Records shown START

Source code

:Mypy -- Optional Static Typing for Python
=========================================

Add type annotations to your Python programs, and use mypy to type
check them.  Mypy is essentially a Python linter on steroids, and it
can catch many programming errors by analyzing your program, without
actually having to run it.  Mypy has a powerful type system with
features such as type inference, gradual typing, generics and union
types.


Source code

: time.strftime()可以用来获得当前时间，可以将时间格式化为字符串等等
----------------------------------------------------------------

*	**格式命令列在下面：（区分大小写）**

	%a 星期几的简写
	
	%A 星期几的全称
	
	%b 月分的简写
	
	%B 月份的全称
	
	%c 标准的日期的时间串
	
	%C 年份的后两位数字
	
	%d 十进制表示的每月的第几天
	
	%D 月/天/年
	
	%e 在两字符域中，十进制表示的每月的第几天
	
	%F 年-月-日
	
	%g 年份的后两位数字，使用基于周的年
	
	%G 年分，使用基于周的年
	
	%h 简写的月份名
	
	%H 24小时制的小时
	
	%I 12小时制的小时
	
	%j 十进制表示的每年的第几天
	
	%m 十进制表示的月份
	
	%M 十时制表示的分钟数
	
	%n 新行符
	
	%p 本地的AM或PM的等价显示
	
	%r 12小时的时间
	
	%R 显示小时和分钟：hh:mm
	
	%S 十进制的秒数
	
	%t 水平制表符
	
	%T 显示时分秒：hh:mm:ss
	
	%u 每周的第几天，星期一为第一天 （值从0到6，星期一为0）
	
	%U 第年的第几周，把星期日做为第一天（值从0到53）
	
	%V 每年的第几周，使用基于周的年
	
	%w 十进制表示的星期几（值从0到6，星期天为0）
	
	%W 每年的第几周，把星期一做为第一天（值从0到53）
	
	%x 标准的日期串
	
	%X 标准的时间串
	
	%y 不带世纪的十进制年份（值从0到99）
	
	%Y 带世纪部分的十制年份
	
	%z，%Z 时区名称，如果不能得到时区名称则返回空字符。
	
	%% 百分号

Records shown END

Task objective
Reproduce every line above, keeping each word exactly as it appears.

Written reply
Source code

:Mypy -- Optional Static Typing for Python
=========================================

Add type annotations to your Python programs, and use mypy to type
check them.  Mypy is essentially a Python linter on steroids, and it
can catch many programming errors by analyzing your program, without
actually having to run it.  Mypy has a powerful type system with
features such as type inference, gradual typing, generics and union
types.


Source code

: time.strftime()可以用来获得当前时间，可以将时间格式化为字符串等等
----------------------------------------------------------------

*	**格式命令列在下面：（区分大小写）**

	%a 星期几的简写
	
	%A 星期几的全称
	
	%b 月分的简写
	
	%B 月份的全称
	
	%c 标准的日期的时间串
	
	%C 年份的后两位数字
	
	%d 十进制表示的每月的第几天
	
	%D 月/天/年
	
	%e 在两字符域中，十进制表示的每月的第几天
	
	%F 年-月-日
	
	%g 年份的后两位数字，使用基于周的年
	
	%G 年分，使用基于周的年
	
	%h 简写的月份名
	
	%H 24小时制的小时
	
	%I 12小时制的小时
	
	%j 十进制表示的每年的第几天
	
	%m 十进制表示的月份
	
	%M 十时制表示的分钟数
	
	%n 新行符
	
	%p 本地的AM或PM的等价显示
	
	%r 12小时的时间
	
	%R 显示小时和分钟：hh:mm
	
	%S 十进制的秒数
	
	%t 水平制表符
	
	%T 显示时分秒：hh:mm:ss
	
	%u 每周的第几天，星期一为第一天 （值从0到6，星期一为0）
	
	%U 第年的第几周，把星期日做为第一天（值从0到53）
	
	%V 每年的第几周，使用基于周的年
	
	%w 十进制表示的星期几（值从0到6，星期天为0）
	
	%W 每年的第几周，把星期一做为第一天（值从0到53）
	
	%x 标准的日期串
	
	%X 标准的时间串
	
	%y 不带世纪的十进制年份（值从0到99）
	
	%Y 带世纪部分的十制年份
	
	%z，%Z 时区名称，如果不能得到时区名称则返回空字符。
	
	%% 百分号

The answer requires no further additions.